CSM: .We have already extracted 10s of thousands of chemical names and will be linking them up to ChemSpider structures to enable Open Access papers to be structure/substructure searchable. However, we’ve hit a bit of a hurdle…more details on this will follow shortly but we have been asked to remove thousands of articles indexed according to what we believe is a standard search engine policy from the ChemRefer index. During our conversation today with the publisher the conversion of chemical names to chemical structures to provide a structure searchable index of the articles was deemed to be “re-purposing” of the Open Access articles and is NOT allowable. Peter Corbett and Peter Murray Rust are engaged in similar activities so will likely run into the same challenges. If they manage to get around this issue with this and other publishers then they will be working in a “permissive” role where they will need to get permission from publishers to perform semantic markup. Their semantic markup is also “re-purposing”. The “permissive challenge” is far away from Peter’s stance in terms of Open Data for all.
By “open access” to this literature, we mean its free availability on the public internet, permitting any users to read, download, copy, distribute, print, search, or link to the full texts of these articles, crawl them for indexing, pass them as data to software, or use them for any other lawful purpose, without financial, legal, or technical barriers other than those inseparable from gaining access to the internet itself. The only constraint on reproduction and distribution, and the only role for copyright in this domain, should be to give authors control over the integrity of their work and the right to be properly acknowledged and cited.
PMR: Publishers do not make the rules. They think they do, but they do not. If they call themselves Open Access then they are expected to abide by the rules. Their licence must be OA compatible or they will be taken off the list of approaved journals. There is and will be increasing pressure from the community to make sure publishers conform. Calling yourself Open Access when you are not is fraudulent (I assume this publisher is taking money from people).
Any proper Open Access publisher who – mistakenly or implicitly – fails to remove permission barriers will remove them once the error is pointed out. It is LEGAL to index articles from ANY publisher. You do not have to ask the publishers’ permission to create an index. You do not have to ask their permission to re-use facts. Facts are not copyright. Elsevier made this clear on this blog. Molecules are not copyright. Molecule names are not copyright. The time of sunset is not copyright. It is LEGAL to extract these from any article. It is totally unacceptable that any publisher, let alone an “Open Access” one should disallow indexing. And to insist that you remove the index is preposterous.
What now worries me greatly is the you (Chemspiderman) are giving in to this extortion. It gives the worst possible message – allowing a publisher to make up non-existent rules to which you have to kow-tow. Don’t do it. Don’t negotiate. There is nothing to negotiate about.

▸ **Dataset section**:
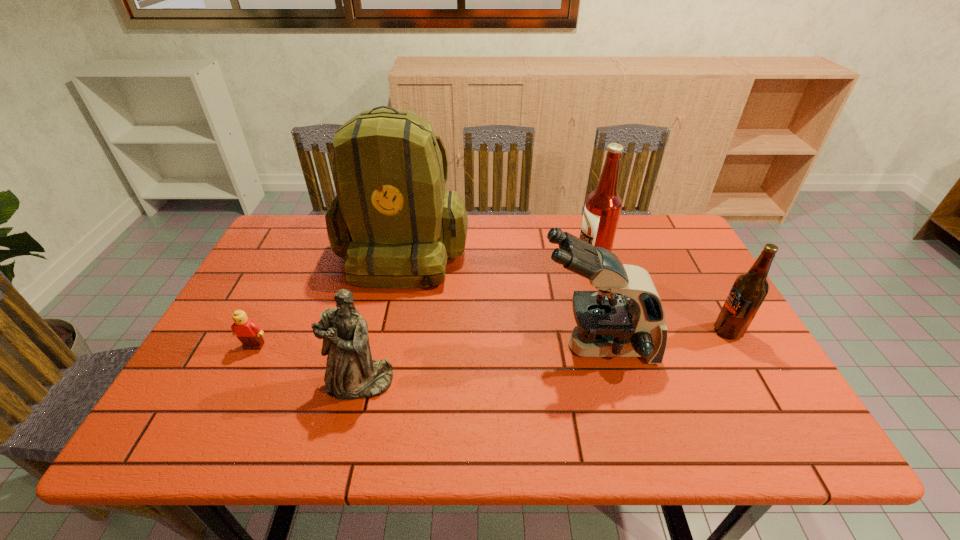
Find the location of a particular element. The width and height of the screenshot is (960, 540). alcohol located in the far edge section of the desktop is located at coordinates (603, 206).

▸ **Problems to work on**:
(A) Please set down, word for word, the stretch of the open access text from "PMR: Publishers do" through "money from people).".
(B) In the open access text, what did the publisher call the conversion of chemical names to chemical structures for a structure-searchable index?

▸ **Solutions by task**:
(A)
PMR: Publishers do not make the rules. They think they do, but they do not. If they call themselves Open Access then they are expected to abide by the rules. Their licence must be OA compatible or they will be taken off the list of approaved journals. There is and will be increasing pressure from the community to make sure publishers conform. Calling yourself Open Access when you are not is fraudulent (I assume this publisher is taking money from people).

(B) The publisher called it "re-purposing" of the Open Access articles and said it is not allowable.